The federal funding, which the National Institute of Standards and Technology (NIST) committed in October, is slated to go toward filling the robotics lab with state-of-the-art equipment including 3D printing, laser cutting, milling, and computer numerical control workstations. Additional workstations will run robot operating systems (ROS) and ROS Visualization, as well as cobots from FANUC, the world’s largest manufacturer of industrial robots.
“Getting the equipment in the hands of the students is critical,” Kolakovic said. “Being able to do a job before being hired is a necessary part of becoming an asset to any company, so we’re looking to add a level of expertise that’s really out of reach of the public. Giving students access to FANUC’s wide range of equipment opens them up to all kinds of The doors all the way from programming, maintenance, or even the operator’s point of view.”
“We’re targeting a unified approach to the operational and theoretical parts of robotics and bringing them together into an application, and that’s where the huge need lies in the next 20 to 30 years,” Birx said. “It is becoming increasingly clear that robotics in various applications will be critical to doing anything in both the technological and non-technological worlds.”
Construction and outfitting of the new robotics lab began in October, and the lab is expected to be fully completed by the fall of 2023.
The need for a new workforce
According to FANUC projections, there is set to have a robotic workforce shortage of 1 million people by 2027 due to a lack of necessary skills, with New Hampshire alone reporting 200 robotics-related vacancies in the past few months and 4,000 in New England the need is there, but the creation of This new skill set is still a work in progress.
“If we do a job search now, we will find 100 robotics jobs within a 200-kilometre radius,” Kolakovic said. The idea of imperfection is already showing itself. The Internet of Things, physical computing, and robotics are becoming a more pervasive part of people’s lives and we need to have our next generation workforce able to move across this space.”
One example in New Hampshire is the growing investigation of artificial organs in the southern part of the state, with researchers from the Advanced Regenerative Manufacturing Institute (ARMI) Work on creativity Fully functional replacement devices using 3D printing and robotics. While the project has biological knowledge, PSU hopes to provide a robotics and engineering technology skill set.

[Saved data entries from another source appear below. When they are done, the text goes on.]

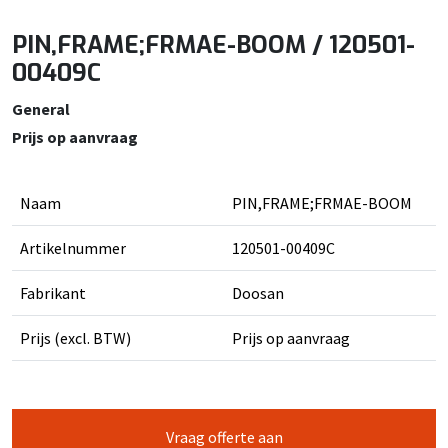
PIN,FRAME;FRMAE-BOOM / 120501-
00409C
General
Prijs op aanvraag
Naam
PIN,FRAME;FRMAE-BOOM
Artikelnummer
120501-00409C
Fabrikant
Doosan
Prijs (excl. BTW)
Prijs op aanvraag
Vraag offerte aan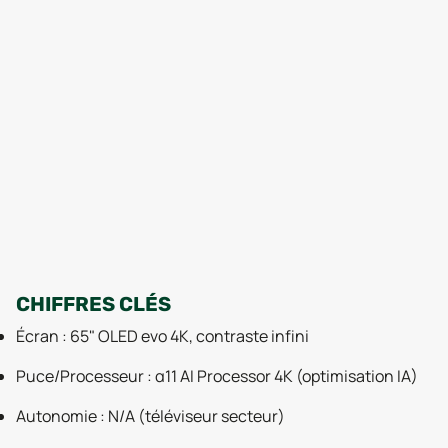
CHIFFRES CLÉS
Écran : 65" OLED evo 4K, contraste infini
Puce/Processeur : α11 AI Processor 4K (optimisation IA)
Autonomie : N/A (téléviseur secteur)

“There’s a complete lack of manpower in the US, so there’s a real movement to use robots in all kinds of applications that haven’t been done before,” Birx said. “One of the reasons for creating this course is because the software is working on building surrogate organs. We wanted to be involved in providing the technical knowledge to actually be able to build these very complex robotic processes.”
“They have people with a biological background to create these organs,” Reichenthal said. “But they need someone to provide the mechanics and skills to actually make it, and for me, that’s the thing that draws me to this program.”
“Robots for me is the integration of software and hardware,” he said. “I love the idea of making things and I love the concept of taking different systems and combining them, whether it’s one-purpose or multi-purpose, and creating something useful. Robotics, in my opinion, is the future of a lot of industries.”
The need for a new kind of workforce is set to continue to rise as robotics and automated solutions are integrated into increasing numbers of industries. With this in mind, the PSU program is likely to be only the first of many as sectors all over the world are looking for people who not only have the ability to work alongside these tools but an understanding of how they work and the ability to accelerate these devices in future iterations.